Proposed reforms look unlikely to stamp out racism in mental health. And there are fears, reports Matt Weaver, that they could even make things worse

A deaf Ghanaian boy was separated from his parents at the Notting Hill carnival. The police picked him up and, because they thought he was acting strangely, he ended up being sectioned. The boy is still recovering from the experience.

The episode is seen as a typical example of discrimination in the mental health system. The National Schizophrenia Fellowship interviewed more than 450 people with mental health problems for a report published earlier this year. It found that 88 per cent of black respondents had been detained under a section of the Mental Health Act compared to 43 per cent of white respondents. And while only 14 per cent of white respondents disagreed with the diagnosis they had been given, the figure for black respondents was 42 per cent.

In another survey, this time of carers, mental health professionals and service users, Mind found that 87 per cent thought there was institutional racism in mental health services.

In this context, the government's reform of the 1983 Mental Health Act was seen as an opportunity to right some of these imbalances. But the reforms outlined in last November's green paper have been a big disappointment to campaigners.

Peter Scott Blackman is co-director of the Afiya trust, a charity which promotes health awareness among black and ethnic minority groups.

He claims that the emphasis in the green paper on public safety is likely to compound existing discrimination. Mr Scott Blackman adds that the green paper is itself a 'direct product of institutional racism'.

Dr Suman Fernando, honorary senior lecturer in mental health at Kent University, agrees. 'A chance has been missed and in some ways it's going backwards. Extending compulsory treatment without addressing racism in the existing system would compound the problem. Widening the definition of mental disorder is also very worrying. Legislation could slip into being very oppressive and it would fall on groups that are already institutionally excluded from society, like black and gay people.'

He adds: 'People don't think mental health is a purely medical problem any more, and that's not reflected in the reforms.'

Gary Hogman, NSF head of policy and campaigns, sums up: 'The whole mental health lobby has been telling the government the same thing, but they don't appear to be listening.

They have completely misjudged it.

They felt the political need to make strong statements about public safety, but they have aggravated the mental health lobby.'

It is not quite true to say the proposals have annoyed everyone in mental health. Dr Matt Muijen, director of the Sainsbury Centre for Mental Health, supports the desire to stamp out discrimination in the system.
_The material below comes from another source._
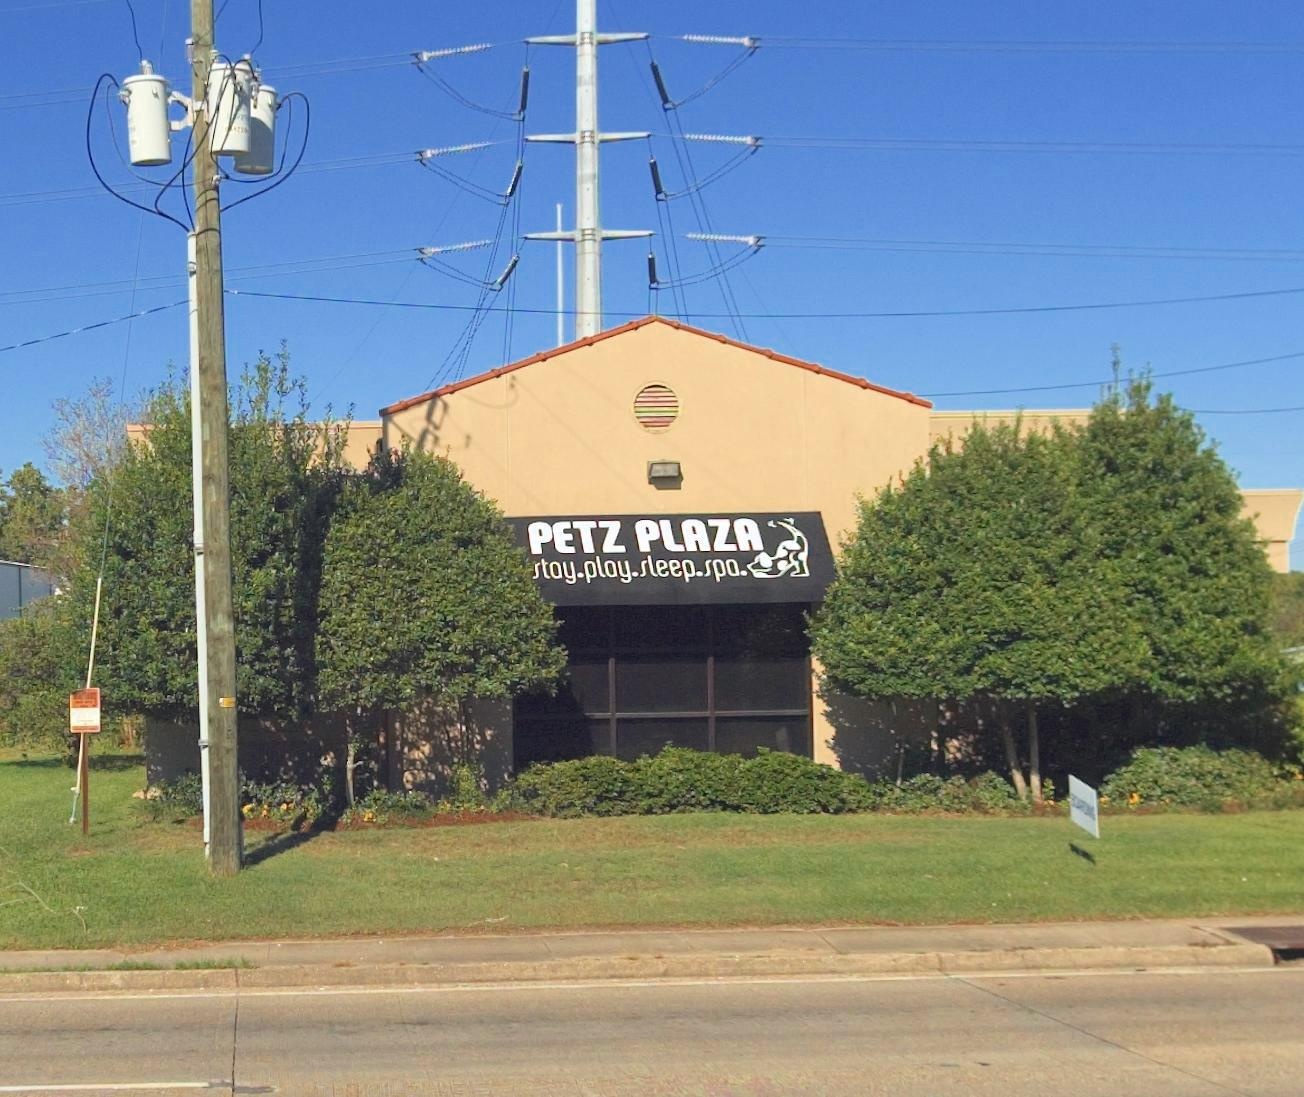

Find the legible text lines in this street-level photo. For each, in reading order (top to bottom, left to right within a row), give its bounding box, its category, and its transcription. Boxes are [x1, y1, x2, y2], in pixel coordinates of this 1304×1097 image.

But he claims that legislation is the wrong place to do it. He says:

'The problems come when you get poor services. You can't legislate for good practice.'

He says the government should have made the national service framework on mental health more explicit on race and he calls for a strong code of practice within the new act. But he argues that a 'gesture' in the legislation itself could 'do more harm than good, by stigmatising black people as dangerous'.

But these views appear out of step with those members of the expert committee asked by the government to suggest reforms of the act. The committee proposed that the principles of respect for diversity and equality should be enshrined in new legislation. It also advised that people should only be subject to compulsory assessment if there were objective grounds for mental disorder.

Committee chair Professor Genevra Richardson explains:

'What we were driving at is that there should be some- thing in the criteria at an early stage that demands objective evidence of mental disorder with a view to guarding against culturally determined perceptions of behaviour.'

But Dr Muijen asks: 'What does objective assessment mean? Every psychiatrist tries to be objective, but it is very difficult to enshrine it in law.'

So far, the government appears to agree with Dr Muijen. It argues that the principles of equality and respect for diversity were already covered in existing legislation.

But Professor Richardson stands by the principles. 'We know that black and minority ethnic communities are affected by compulsion to a far greater degree than the rest of us, therefore I think it is important that the government takes account of that.'

She is more forgiving of the omission of an objective criterion for mental disorder - attributing this to the haste in which the paper was drawn up.

Professor Richardson says she is not worried yet, but she will be if at a later date more detailed legislative proposals continue to ignore the committee's suggestions.

The National Schizophrenia Fellowship recommends:

The government should investigate why so many African-Caribbean people are within the secure hospital or psychiatric system.

The NHS needs to improve the image of mental health services for black and ethnic minority communities to encourage people to get help quickly.

Health professionals should be trained in the way the new Mental Health Act affects ethnic minorities.

Black and ethnic minority patients should have better access to a second opinion on diagnosis and medicines.